We have a problem with Cluster Nifi not clearing content_repository. Before we run on Nifi cluster (1.8 version without Ambari) and we did not have that issue, content repository was clearing. Once we move all our flows to Nifi cluster (1.9 with Ambari) we are having issues with content repository filling up and eating all the space. Configurations are exactly the same, we are not receiving too many files open error etc. Content claims seems like is not a problem also. For now we need to restart Nifi cluster once a week to clean up content repository....
Any idea why this is happening? Suggestions welcome:)
I've exactly the same problem, I need to restart Nifi on a regular basis to have content_repository cleaned. When I go in data provenance, I can see that all the ContentFiles are in DROP state. My flow is really basic: syslog -> updateattribute -> HDFS
Please note that at the syslog level I work with batch of 1000 files.

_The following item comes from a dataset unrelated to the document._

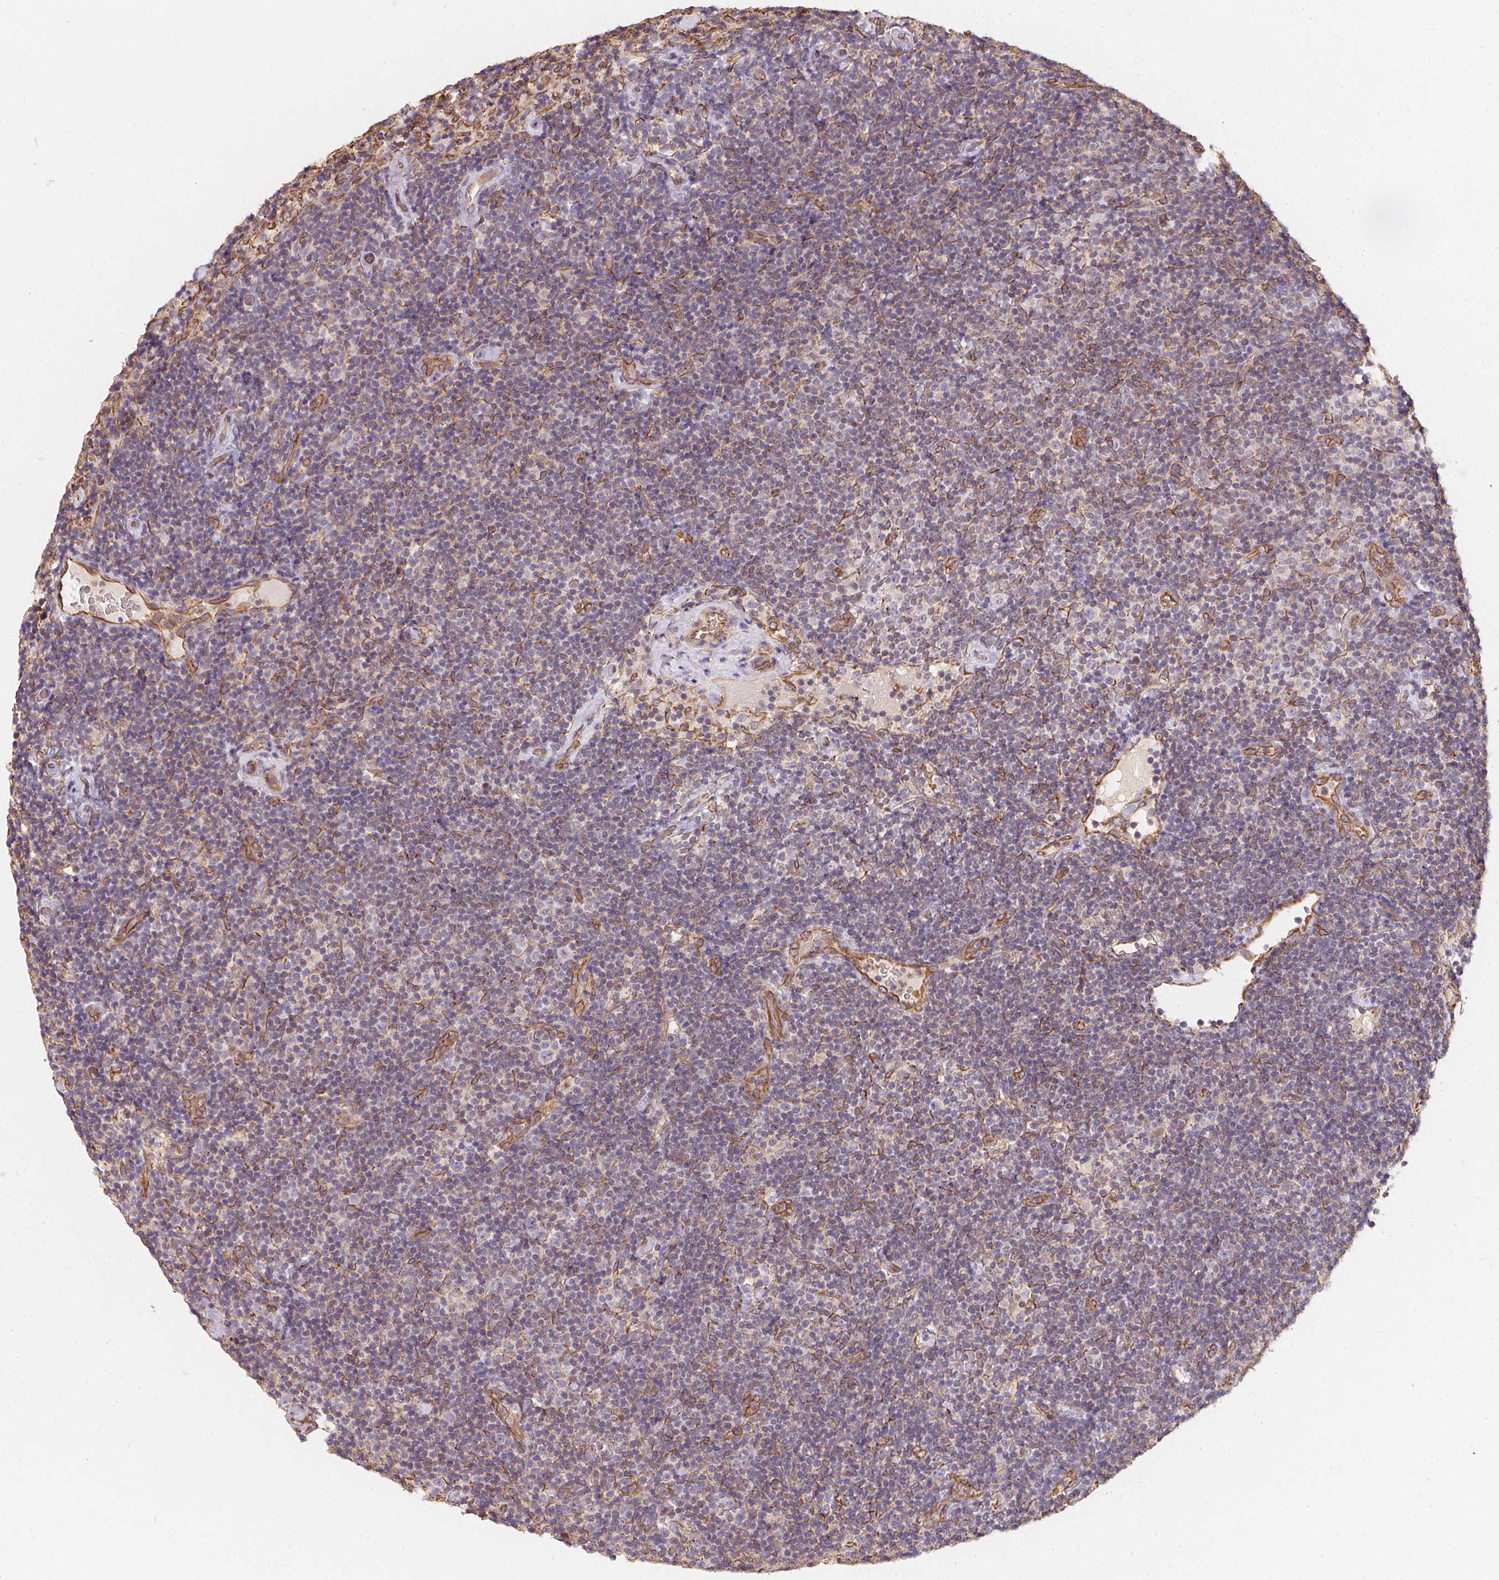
{"staining": {"intensity": "negative", "quantity": "none", "location": "none"}, "tissue": "lymphoma", "cell_type": "Tumor cells", "image_type": "cancer", "snomed": [{"axis": "morphology", "description": "Malignant lymphoma, non-Hodgkin's type, Low grade"}, {"axis": "topography", "description": "Lymph node"}], "caption": "There is no significant staining in tumor cells of malignant lymphoma, non-Hodgkin's type (low-grade). (Stains: DAB (3,3'-diaminobenzidine) IHC with hematoxylin counter stain, Microscopy: brightfield microscopy at high magnification).", "gene": "TBKBP1", "patient": {"sex": "male", "age": 81}}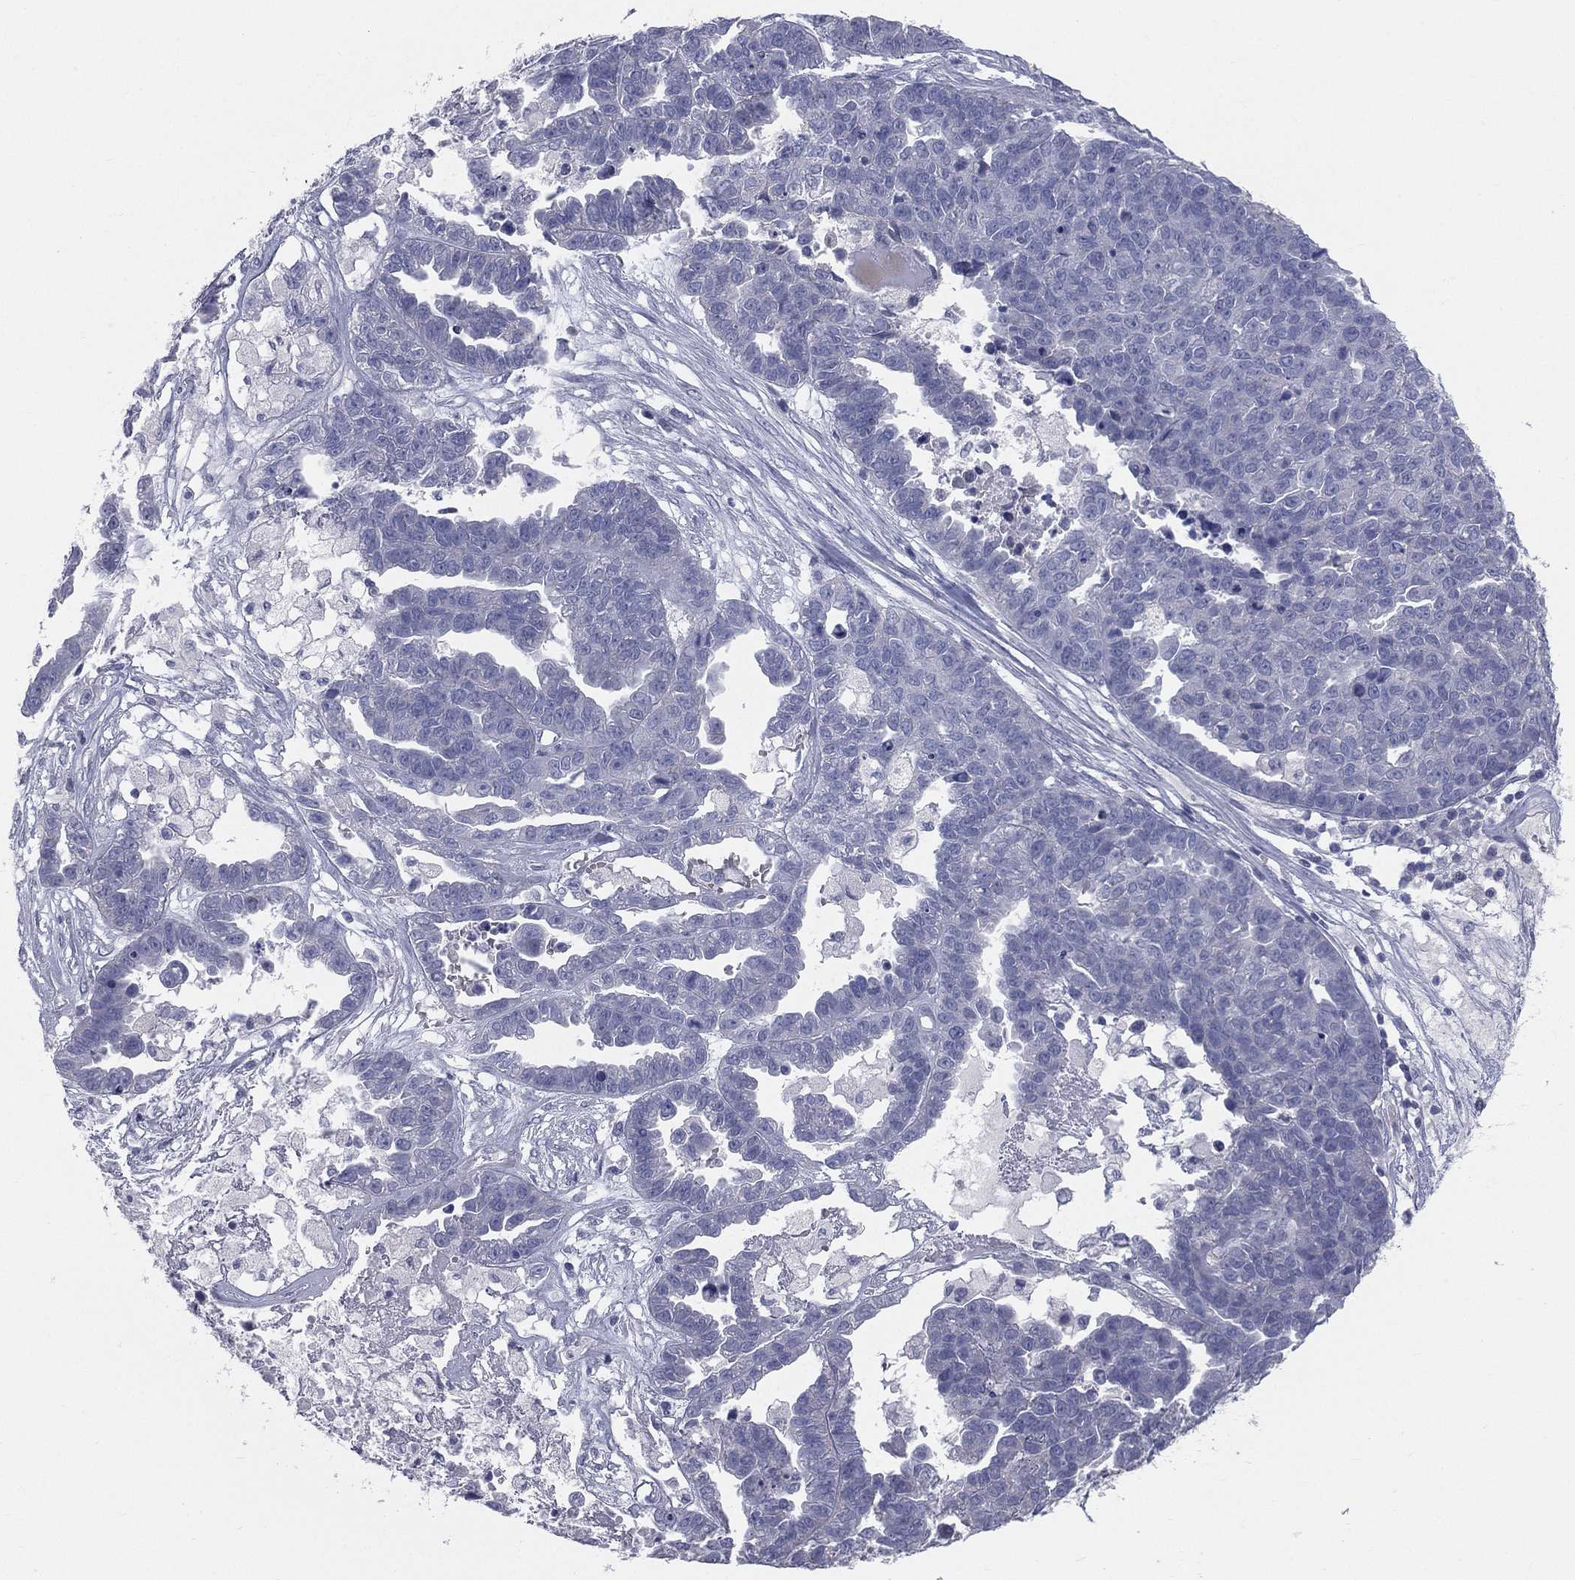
{"staining": {"intensity": "negative", "quantity": "none", "location": "none"}, "tissue": "ovarian cancer", "cell_type": "Tumor cells", "image_type": "cancer", "snomed": [{"axis": "morphology", "description": "Cystadenocarcinoma, serous, NOS"}, {"axis": "topography", "description": "Ovary"}], "caption": "Tumor cells show no significant protein positivity in serous cystadenocarcinoma (ovarian).", "gene": "STK31", "patient": {"sex": "female", "age": 87}}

What is the detail of your flow?
PS: Yes, I've read this: https://community.cloudera.com/t5/Community-Articles/Understanding-how-NiFi-s-Content-Repository-Arc... and also this https://community.cloudera.com/t5/Community-Articles/How-to-determine-which-FlowFiles-are-associated...
It is possible this is related to https://issues.apache.org/jira/browse/NIFI-6846. This has been merged into Apache NiFi master but not put in a release. If you're a Cloudera supported user please reach out for support on this.
Hello @JoeWitt ,
Thanks for your feedback. Actually, my flowFile is created by a syslog processor. I see no error in the Nifi log file regarding processing, and by the way I think I collect all my data correctly.